I understand that “war” is often used as a metaphor for spiritual struggle, and that there are Bible passages that use that imagery. I know there are several venerable old hymns that employ it; they’re the sort of thing that gets sung at Bible school, to convince little boys that religion isn’t for sissies. But I think, perhaps, that imagery gets out of hand. In the Bible, God also refers to us through images of sheep, birds, a beautiful young virgin, a loincloth, a prostitute and even a worm, but you don’t often get Bible schools singing hymns about worms or prostitutes. I think that we’ve gotten caught up in the imagery of war in a way God didn’t intend. I think we’ve begun to think that war is a good thing.

I don’t like the term “Culture War,” and I don’t like people who insist that to be a faithful Christian is to be in a culture war. I don’t want to wage war against people who disagree with me. I don’t even want to wage war against people who are actively at war with me, unless I have to– and frankly, I don’t believe that most of the targets of the so-called war are at war with me.

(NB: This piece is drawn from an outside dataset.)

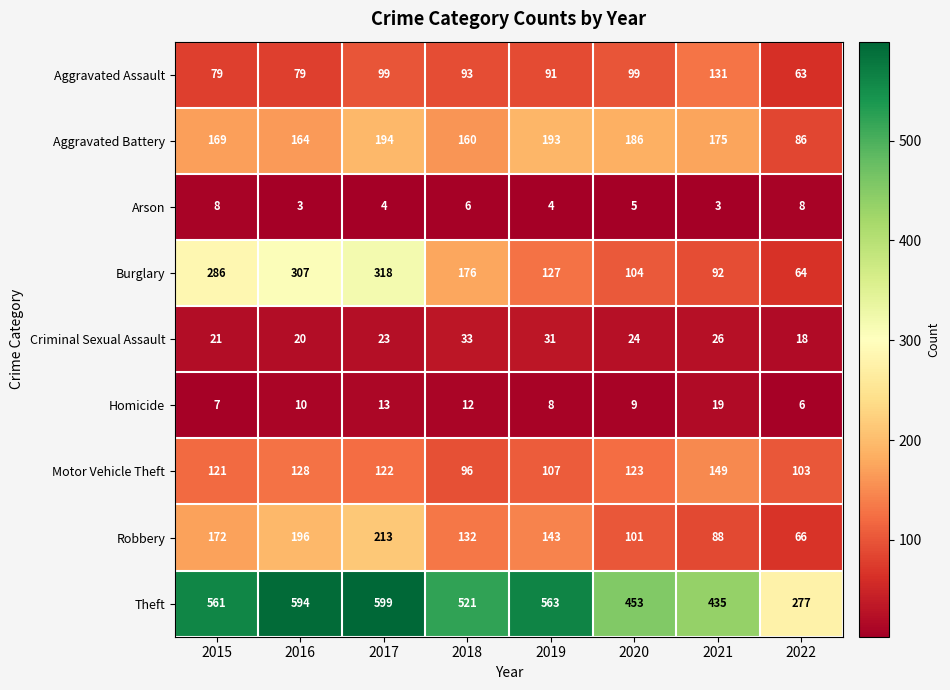

Rank the series by their maximum value, from lowest to highest.

Arson, Homicide, Criminal Sexual Assault, Aggravated Assault, Motor Vehicle Theft, Aggravated Battery, Robbery, Burglary, Theft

There are over a billion Muslims in this world. I’ve met a few of them. None of the ones I knew wanted to hurt me, rape me or force me to convert. I’ve been informed that they were only trying to trick me; that their religion requires them to lie and seem harmless in order to ensnare victims. But I’ve seen no evidence of this. Extraordinary claims require extraordinary evidence, and I have no evidence that my friends who took writing courses with me in undergraduate– friends who wrote beautiful poems, essays and plays about being American while also being Somali or Saudi and what it meant to them– are all in a secret conspiracy against me.

But even if they were, what would my faith require of me? If Muslims were every bit as vile as the most suspicious culture warrior thinks that they are, what would I be required to do?